Войта выбрался из кабины пилота и поплелся за Коцеком к широким воротам. Только что отзвучал гудок после перерыва. Коцек знал слабость Войты к самолетам и, когда можно было, позволял ему влезать в машину и забавляться рулями управления. Обычно это удавалось только в перерыв - строгостей здесь было куда больше, чем в фюзеляжном, мастер Хюбш, немчура и бирюк, хотя, может быть, и добряк в душе, во всем, что касалось самолетов, шуток не любил. За самый пустяковый проступок в ангаре или на стартовой дорожке он сурово взыскивал, слово «саботаж» висело над каждым, кто здесь работал, и звучало грознее, чем где-либо, немцев вокруг было полным-полно.

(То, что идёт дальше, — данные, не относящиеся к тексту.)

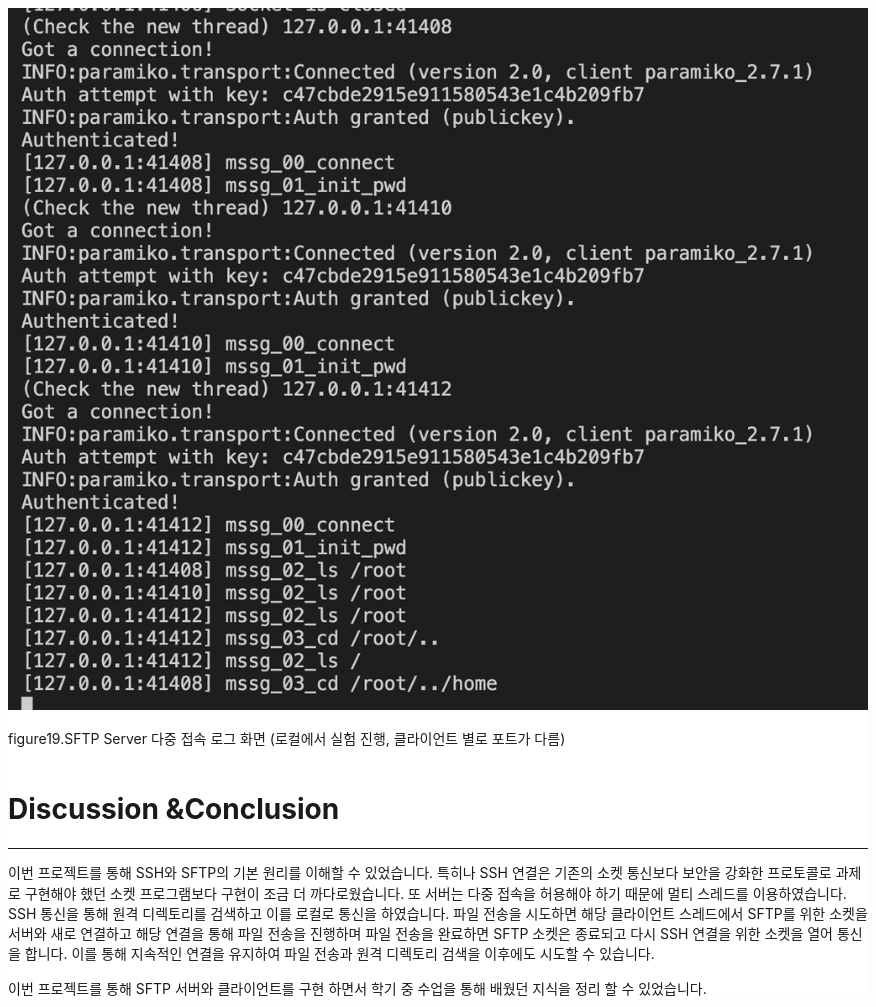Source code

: ![SFTP%20a35bf6aa301f4af5be7c857b6bc3bc41/Screen_Shot_2020-07-03_at_5.15.55_PM.png](SFTP%20a35bf6aa301f4af5be7c857b6bc3bc41/Screen_Shot_2020-07-03_at_5.15.55_PM.png)

figure19.SFTP Server 다중 접속 로그 화면 (로컬에서 실험 진행, 클라이언트 별로 포트가 다름)

# Discussion &Conclusion

---

  이번 프로젝트를 통해 SSH와 SFTP의 기본 원리를 이해할 수 있었습니다. 특히나 SSH 연결은 기존의 소켓 통신보다 보안을 강화한 프로토콜로 과제로 구현해야 했던 소켓 프로그램보다 구현이 조금 더 까다로웠습니다. 또 서버는 다중 접속을 허용해야 하기 때문에 멀티 스레드를 이용하였습니다. SSH 통신을 통해 원격 디렉토리를 검색하고 이를 로컬로 통신을 하였습니다. 파일 전송을 시도하면 해당 클라이언트 스레드에서 SFTP를 위한 소켓을 서버와 새로 연결하고 해당 연결을 통해 파일 전송을 진행하며 파일 전송을 완료하면 SFTP 소켓은 종료되고 다시 SSH 연결을 위한 소켓을 열어 통신을 합니다. 이를 통해 지속적인 연결을 유지하여 파일 전송과 원격 디렉토리 검색을 이후에도 시도할 수 있습니다.

  이번 프로젝트를 통해 SFTP 서버와  클라이언트를 구현 하면서 학기 중 수업을 통해 배웠던 지식을 정리 할 수 있었습니다.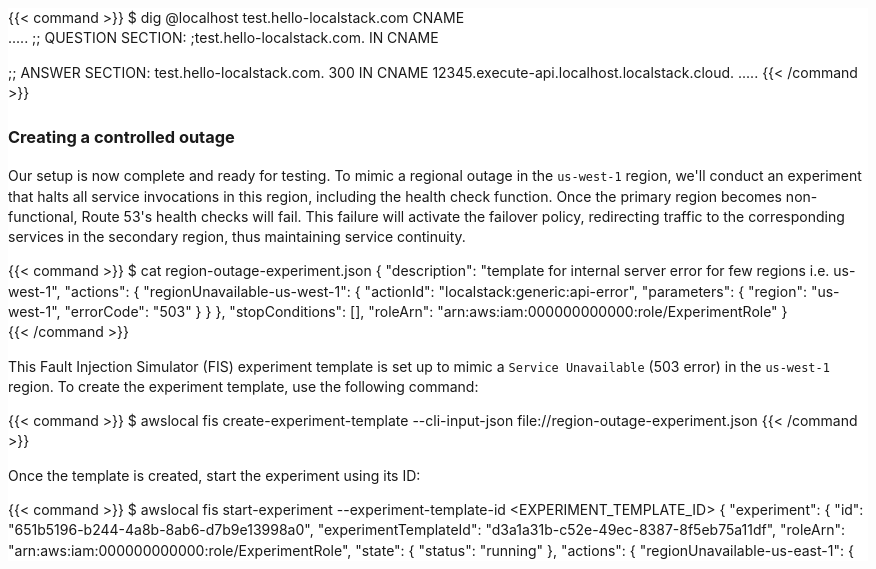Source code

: {{< command >}}
$ dig @localhost test.hello-localstack.com CNAME
<disable-copy>                                        
.....
;; QUESTION SECTION:
;test.hello-localstack.com.	IN	CNAME

;; ANSWER SECTION:
test.hello-localstack.com. 300	IN	CNAME	12345.execute-api.localhost.localstack.cloud.
.....
</disable-copy>
{{< /command >}}

### Creating a controlled outage

Our setup is now complete and ready for testing. To mimic a regional outage in the `us-west-1` region, we'll conduct an experiment that
halts all service invocations in this region, including the health check function. Once the primary region becomes non-functional,
Route 53's health checks will fail. This failure will activate the failover policy, redirecting traffic to the corresponding services
in the secondary region, thus maintaining service continuity.

{{< command >}}
$ cat region-outage-experiment.json
<disable-copy>
{
    "description": "template for internal server error for few regions i.e. us-west-1",
    "actions": {
        "regionUnavailable-us-west-1": {
            "actionId": "localstack:generic:api-error",
            "parameters": {
                "region": "us-west-1",
                "errorCode": "503"
            }
        }
    },
    "stopConditions": [],
    "roleArn": "arn:aws:iam:000000000000:role/ExperimentRole"
}
</disable-copy>               
{{< /command >}}

This Fault Injection Simulator (FIS) experiment template is set up to mimic a `Service Unavailable` (503 error) in the `us-west-1` region.
To create the experiment template, use the following command:

{{< command >}}
$ awslocal fis create-experiment-template --cli-input-json file://region-outage-experiment.json
{{< /command >}}

Once the template is created, start the experiment using its ID:

{{< command >}}
$ awslocal fis start-experiment --experiment-template-id <EXPERIMENT_TEMPLATE_ID>
<disable-copy>
{
    "experiment": {
    "id": "651b5196-b244-4a8b-8ab6-d7b9e13998a0",
    "experimentTemplateId": "d3a1a31b-c52e-49ec-8387-8f5eb75a11df",
    "roleArn": "arn:aws:iam:000000000000:role/ExperimentRole",
    "state": {
        "status": "running"
    },
    "actions": {
        "regionUnavailable-us-east-1": {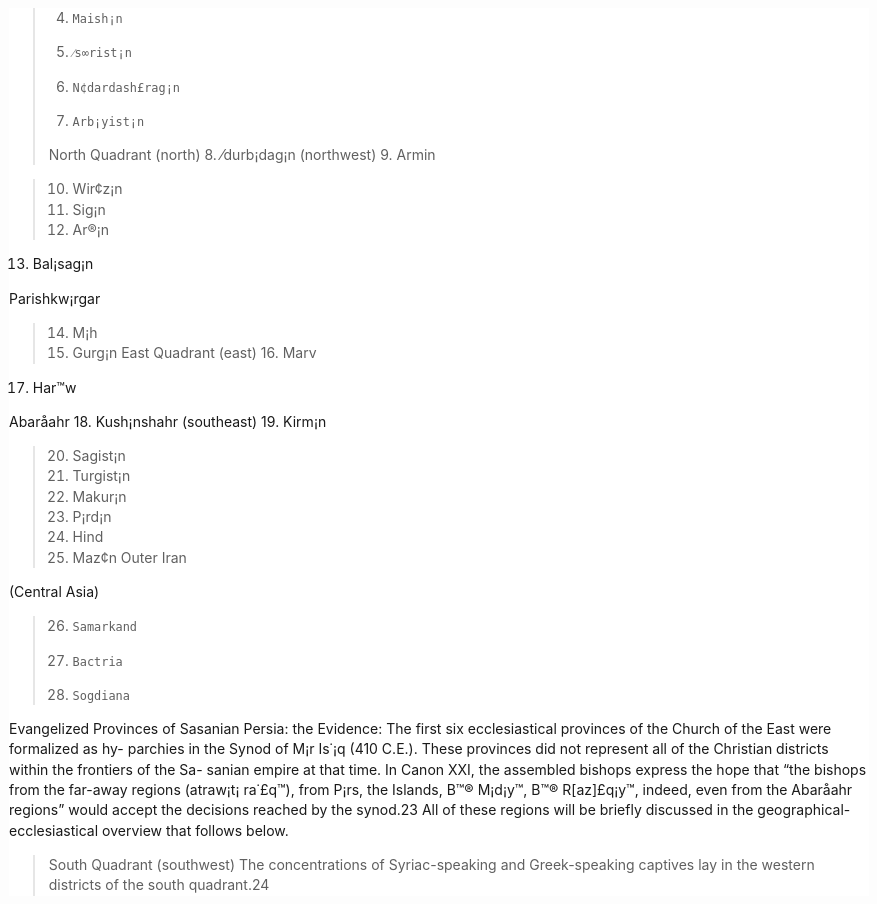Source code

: > 4.     Maish¡n
> 5.     ⁄s∞rist¡n
> 6.     N¢dardash£rag¡n
> 7.     Arb¡yist¡n
> North
> Quadrant
> (north)            8.     ⁄durb¡dag¡n
(northwest)        9.     Armin

> 10.    Wir¢z¡n
> 11.    Sig¡n
> 12.    Ar®¡n
13.    Bal¡sag¡n

Parishkw¡rgar
> 14.    M¡h
> 15.    Gurg¡n
> East
> Quadrant
(east)             16.    Marv
17.    Har™w

Abaråahr
18.    Kush¡nshahr
(southeast)        19.    Kirm¡n

> 20.    Sagist¡n
> 21.    Turgist¡n
> 22.    Makur¡n
> 23.    P¡rd¡n
> 24.    Hind
> 25.    Maz¢n
Outer Iran

(Central Asia)

> 26.     Samarkand
> 27.     Bactria
> 28.     Sogdiana

Evangelized Provinces of Sasanian Persia: the Evidence: The first six
ecclesiastical provinces of the Church of the East were formalized as hy-
parchies in the Synod of M¡r Is˙¡q (410 C.E.). These provinces did not
represent all of the Christian districts within the frontiers of the Sa-
sanian empire at that time. In Canon XXI, the assembled bishops express
the hope that “the bishops from the far-away regions (atraw¡t¡ ra˙£q™),
from P¡rs, the Islands, B™® M¡d¡y™, B™® R[az]£q¡y™, indeed, even from
the Abaråahr regions” would accept the decisions reached by the synod.23
All of these regions will be briefly discussed in the geographical-
ecclesiastical overview that follows below.

> South Quadrant
> (southwest)
> The concentrations of Syriac-speaking and Greek-speaking captives
lay in the western districts of the south quadrant.24
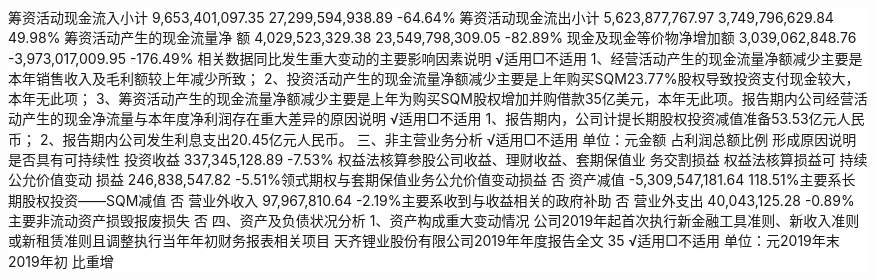 筹资活动现金流入小计
9,653,401,097.35
27,299,594,938.89
-64.64%
筹资活动现金流出小计
5,623,877,767.97
3,749,796,629.84
49.98%
筹资活动产生的现金流量净
额
4,029,523,329.38
23,549,798,309.05
-82.89%
现金及现金等价物净增加额
3,039,062,848.76
-3,973,017,009.95
-176.49%
相关数据同比发生重大变动的主要影响因素说明
√适用□不适用
1、经营活动产生的现金流量净额减少主要是本年销售收入及毛利额较上年减少所致；
2、投资活动产生的现金流量净额减少主要是上年购买SQM23.77%股权导致投资支付现金较大，本年无此项；
3、筹资活动产生的现金流量净额减少主要是上年为购买SQM股权增加并购借款35亿美元，本年无此项。报告期内公司经营活动产生的现金净流量与本年度净利润存在重大差异的原因说明
√适用□不适用
1、报告期内，公司计提长期股权投资减值准备53.53亿元人民币；
2、报告期内公司发生利息支出20.45亿元人民币。
三、非主营业务分析
√适用□不适用
单位：元金额
占利润总额比例
形成原因说明
是否具有可持续性
投资收益
337,345,128.89
-7.53%
权益法核算参股公司收益、理财收益、套期保值业
务交割损益
权益法核算损益可
持续
公允价值变动
损益
246,838,547.82
-5.51%领式期权与套期保值业务公允价值变动损益
否
资产减值
-5,309,547,181.64
118.51%主要系长期股权投资——SQM减值
否
营业外收入
97,967,810.64
-2.19%主要系收到与收益相关的政府补助
否
营业外支出
40,043,125.28
-0.89%主要非流动资产损毁报废损失
否
四、资产及负债状况分析
1、资产构成重大变动情况
公司2019年起首次执行新金融工具准则、新收入准则或新租赁准则且调整执行当年年初财务报表相关项目
天齐锂业股份有限公司2019年年度报告全文
35
√适用□不适用
单位：元2019年末
2019年初
比重增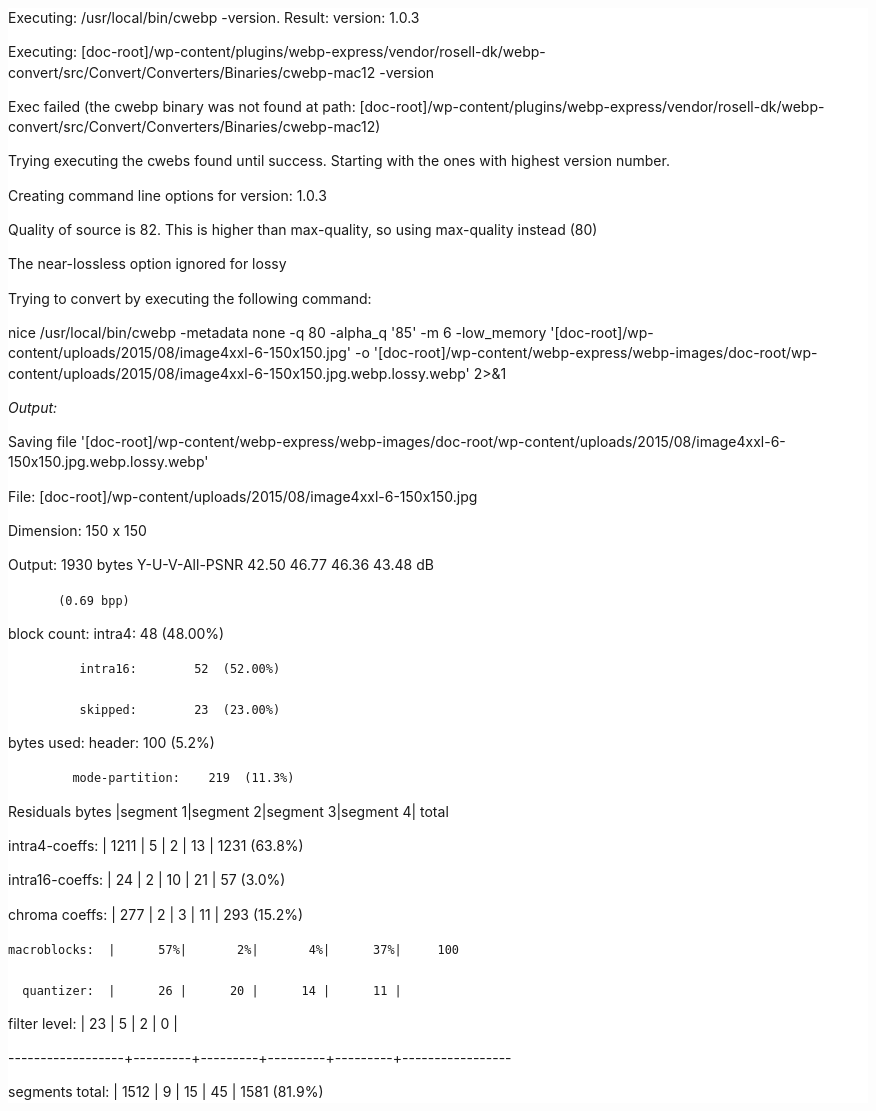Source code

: Executing: /usr/local/bin/cwebp -version. Result: version: 1.0.3

Executing: [doc-root]/wp-content/plugins/webp-express/vendor/rosell-dk/webp-convert/src/Convert/Converters/Binaries/cwebp-mac12 -version

Exec failed (the cwebp binary was not found at path: [doc-root]/wp-content/plugins/webp-express/vendor/rosell-dk/webp-convert/src/Convert/Converters/Binaries/cwebp-mac12)

Trying executing the cwebs found until success. Starting with the ones with highest version number.

Creating command line options for version: 1.0.3

Quality of source is 82. This is higher than max-quality, so using max-quality instead (80)

The near-lossless option ignored for lossy

Trying to convert by executing the following command:

nice /usr/local/bin/cwebp -metadata none -q 80 -alpha_q '85' -m 6 -low_memory '[doc-root]/wp-content/uploads/2015/08/image4xxl-6-150x150.jpg' -o '[doc-root]/wp-content/webp-express/webp-images/doc-root/wp-content/uploads/2015/08/image4xxl-6-150x150.jpg.webp.lossy.webp' 2>&1


*Output:* 

Saving file '[doc-root]/wp-content/webp-express/webp-images/doc-root/wp-content/uploads/2015/08/image4xxl-6-150x150.jpg.webp.lossy.webp'

File:      [doc-root]/wp-content/uploads/2015/08/image4xxl-6-150x150.jpg

Dimension: 150 x 150

Output:    1930 bytes Y-U-V-All-PSNR 42.50 46.77 46.36   43.48 dB

           (0.69 bpp)

block count:  intra4:         48  (48.00%)

              intra16:        52  (52.00%)

              skipped:        23  (23.00%)

bytes used:  header:            100  (5.2%)

             mode-partition:    219  (11.3%)

 Residuals bytes  |segment 1|segment 2|segment 3|segment 4|  total

  intra4-coeffs:  |    1211 |       5 |       2 |      13 |    1231  (63.8%)

 intra16-coeffs:  |      24 |       2 |      10 |      21 |      57  (3.0%)

  chroma coeffs:  |     277 |       2 |       3 |      11 |     293  (15.2%)

    macroblocks:  |      57%|       2%|       4%|      37%|     100

      quantizer:  |      26 |      20 |      14 |      11 |

   filter level:  |      23 |       5 |       2 |       0 |

------------------+---------+---------+---------+---------+-----------------

 segments total:  |    1512 |       9 |      15 |      45 |    1581  (81.9%)

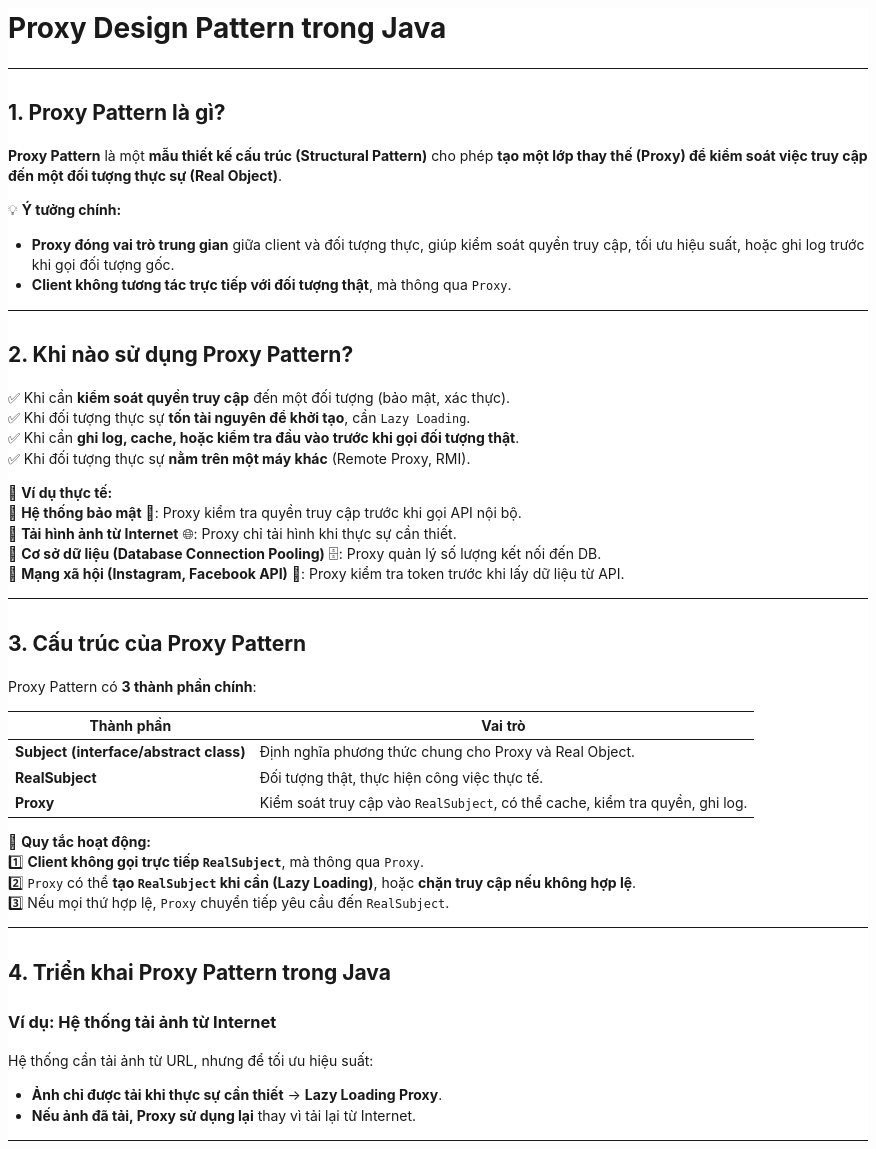 # **Proxy Design Pattern trong Java**

---

## **1. Proxy Pattern là gì?**
**Proxy Pattern** là một **mẫu thiết kế cấu trúc (Structural Pattern)** cho phép **tạo một lớp thay thế (Proxy) để kiểm soát việc truy cập đến một đối tượng thực sự (Real Object)**.

💡 **Ý tưởng chính:**
- **Proxy đóng vai trò trung gian** giữa client và đối tượng thực, giúp kiểm soát quyền truy cập, tối ưu hiệu suất, hoặc ghi log trước khi gọi đối tượng gốc.
- **Client không tương tác trực tiếp với đối tượng thật**, mà thông qua `Proxy`.

---

## **2. Khi nào sử dụng Proxy Pattern?**
✅ Khi cần **kiểm soát quyền truy cập** đến một đối tượng (bảo mật, xác thực).  
✅ Khi đối tượng thực sự **tốn tài nguyên để khởi tạo**, cần `Lazy Loading`.  
✅ Khi cần **ghi log, cache, hoặc kiểm tra đầu vào trước khi gọi đối tượng thật**.  
✅ Khi đối tượng thực sự **nằm trên một máy khác** (Remote Proxy, RMI).

📌 **Ví dụ thực tế:**  
🔹 **Hệ thống bảo mật** 🔐: Proxy kiểm tra quyền truy cập trước khi gọi API nội bộ.  
🔹 **Tải hình ảnh từ Internet** 🌐: Proxy chỉ tải hình khi thực sự cần thiết.  
🔹 **Cơ sở dữ liệu (Database Connection Pooling)** 🗄: Proxy quản lý số lượng kết nối đến DB.  
🔹 **Mạng xã hội (Instagram, Facebook API)** 📸: Proxy kiểm tra token trước khi lấy dữ liệu từ API.

---

## **3. Cấu trúc của Proxy Pattern**
Proxy Pattern có **3 thành phần chính**:

| **Thành phần**  | **Vai trò** |
|--------------|-----------|
| **Subject (interface/abstract class)** | Định nghĩa phương thức chung cho Proxy và Real Object. |
| **RealSubject** | Đối tượng thật, thực hiện công việc thực tế. |
| **Proxy** | Kiểm soát truy cập vào `RealSubject`, có thể cache, kiểm tra quyền, ghi log. |

📌 **Quy tắc hoạt động:**  
1️⃣ **Client không gọi trực tiếp `RealSubject`**, mà thông qua `Proxy`.  
2️⃣ `Proxy` có thể **tạo `RealSubject` khi cần (Lazy Loading)**, hoặc **chặn truy cập nếu không hợp lệ**.  
3️⃣ Nếu mọi thứ hợp lệ, `Proxy` chuyển tiếp yêu cầu đến `RealSubject`.

---

## **4. Triển khai Proxy Pattern trong Java**
### **Ví dụ: Hệ thống tải ảnh từ Internet**
Hệ thống cần tải ảnh từ URL, nhưng để tối ưu hiệu suất:
- **Ảnh chỉ được tải khi thực sự cần thiết** → **Lazy Loading Proxy**.
- **Nếu ảnh đã tải, Proxy sử dụng lại** thay vì tải lại từ Internet.

---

Но Войте здесь нравилось больше, чем в фюзеляжном, хотя он и сам не знал, какой ветер занес его сюда, а работа не отвечала его квалификации и сильно смахивала на подсобную. Зато он был около готовых машин - он обожал их яростный рев и запах отработанного масла и горючего. Но его восхищение было в обескураживающем противоречии с тем, что на крыльях самолетов были германские опознавательные знаки и дважды в месяц являлась группа германских пилотов, чтоб улететь на этих машинах в одну из летных школ в рейхе, конечно, если воздух был чист, потому что во время тревоги они не рисковали подниматься на необлетанных машинах.
Машины тут ни при чем. Может, некоторые из них останутся, когда нацисты смотают удочки, и, кто знает, может быть, на одной из оставшихся он, Войта, будет учиться летать. Если только их не раздолбают пикировщики. Войта восхищался этими небесными охотниками - «спитфайерами» и «тайфунами», которые сейчас, когда приближались фронты, все чаще появлялись над территорией, еще подвластной Германии. Молодцы! Вездесущие властители воздушного пространства! Ни один немецкий самолет, паровоз, воинская автомашина не могли уже чувствовать себя в безопасности. Та-та-та, и не успеют залаять немецкие зенитки, пикировщика уже и след простыл! Благодаря им все меньше самолетов выезжают из ангаров под открытое небо: вместо четырех по плану - два в день, иной раз только один, а то и ни одного! Понятно, ведь постоянная бомбежка заводов, дорог, эшелонов усиливает нехватку сырья, беспорядок на производстве неудержимо ширится, этому активно способствуют малые и крупные, доказанные и недоказанные акты саботажа и такие дефекты в конструкциях машин, которых не выявить самому тщательному контролю.